Tuesday, August 23, 2011

Why Middle East Peace Talks Alway Fail

There have been numerous attempts to mediate the Israeli-Palestinian conflict, and each and every one of them had failed.  Since Gunnar Jarring in the 1970's, all mediators have arrived energetic and hopeful, reported swift progress, yet failed to reach any substantial agreement.  Even the Camp David accord and the Oslo agreement, which were accompanied by practical arrangements on the ground, had failed to achieve anything near to a lasting peace.

It seems to me that the main reason that all mediators fail, is that they are trying to solve the wrong problem.  They listen to both sides, and try to form an agreement that would redress the wishes of both sides as they express them -- namely, peace and security for Israel, freedom and independence for the Palestinians.  This is the substantial mistake: while these items may well be on the opponents' "nice to have" list, these are not what they really want, therefore no agreement which any mediator can formulate on this basis, would ever solve the problem.

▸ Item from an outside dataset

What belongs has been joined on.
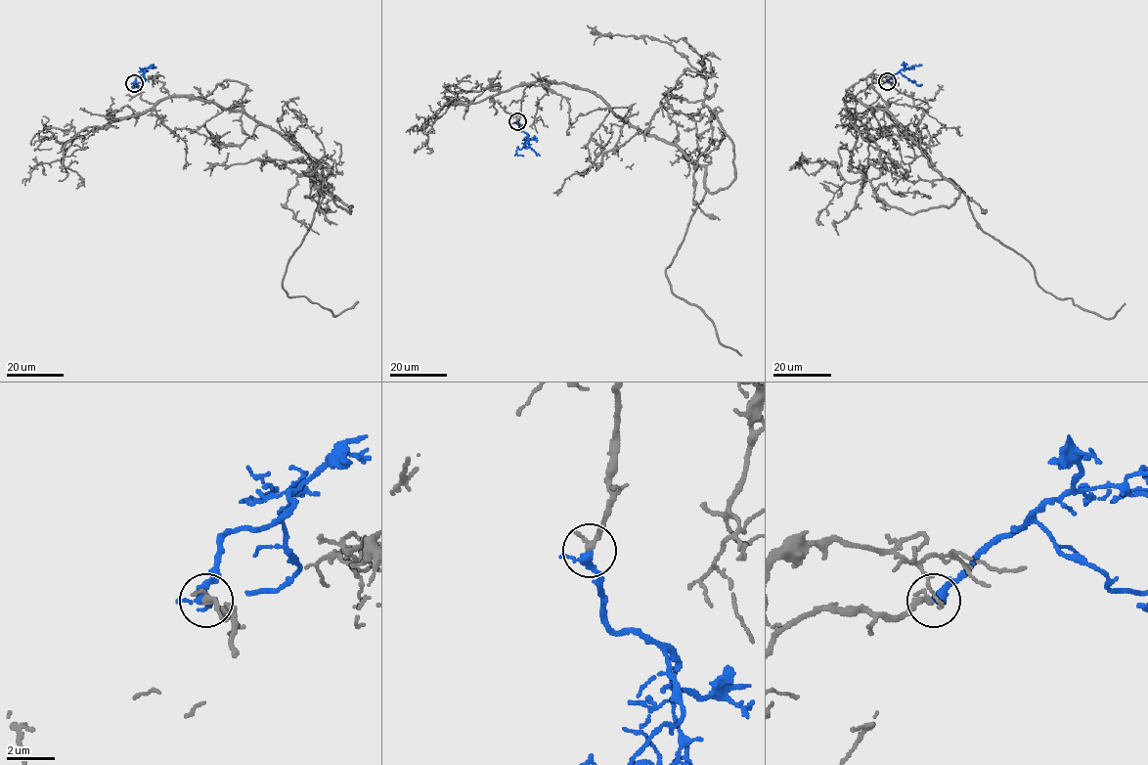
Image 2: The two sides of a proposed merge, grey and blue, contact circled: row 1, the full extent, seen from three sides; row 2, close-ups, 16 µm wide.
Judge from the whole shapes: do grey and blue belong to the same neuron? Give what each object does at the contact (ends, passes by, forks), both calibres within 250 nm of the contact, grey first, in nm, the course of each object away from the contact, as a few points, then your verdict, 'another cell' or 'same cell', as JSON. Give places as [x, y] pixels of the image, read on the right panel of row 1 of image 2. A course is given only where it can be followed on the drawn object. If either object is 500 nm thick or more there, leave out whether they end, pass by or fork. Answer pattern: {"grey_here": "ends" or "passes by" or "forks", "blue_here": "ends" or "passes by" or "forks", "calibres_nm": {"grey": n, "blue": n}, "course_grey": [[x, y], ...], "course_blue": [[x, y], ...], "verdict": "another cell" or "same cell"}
{"grey_here": "ends", "blue_here": "passes by", "calibres_nm": {"grey": 280, "blue": 300}, "course_grey": [[887, 81], [845, 101], [885, 109], [959, 190], [950, 205], [907, 213], [824, 160], [799, 158], [788, 170]], "course_blue": [[887, 81], [899, 71], [922, 85]], "verdict": "same cell"}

So what do the warring parties really wish for?  Judged by their behavior rather than their talk, each side wishes for no less than the complete conceptual and physical elimination of their opponents.  This does not necessarily mean that they intend mass genocide (though some extremists on both sides do), but even people who seem to be otherwise sane and rational, behave as if they'd wake up one morning -- in the rather near future -- to find the other people gone, and have the country to themselves.  In this frame of mind, any agreement is viewed as at best a passing nuisance, to be ignored until it goes away.

The source of this seemingly strange aspiration is that it had actually been achieved at one point in the past!  In 1948, after fighting had subsided, about 50% to 70% of the Arab population of the areas which ended up in Israeli hands, was gone.  On the other hand, it is a less publicized fact that of the Jewish population who had lived in areas which ended up under Arab control (Jordan and Egypt), exactly 100% were gone (that's the only case I know of in history of a perfect ethnic cleansing).

I am not completely despaired though.  Our late former foreign minister Abba Eban used to say, "peoples and states would behave rationally, but only after having exhausted all other possibilities".  I think both sides are pretty close to the end of their rope, so at least mainstream leaders may be persuaded to enter some practical agreement; the pact just has to be presented as a temporary arrangement to ensure that it lasts.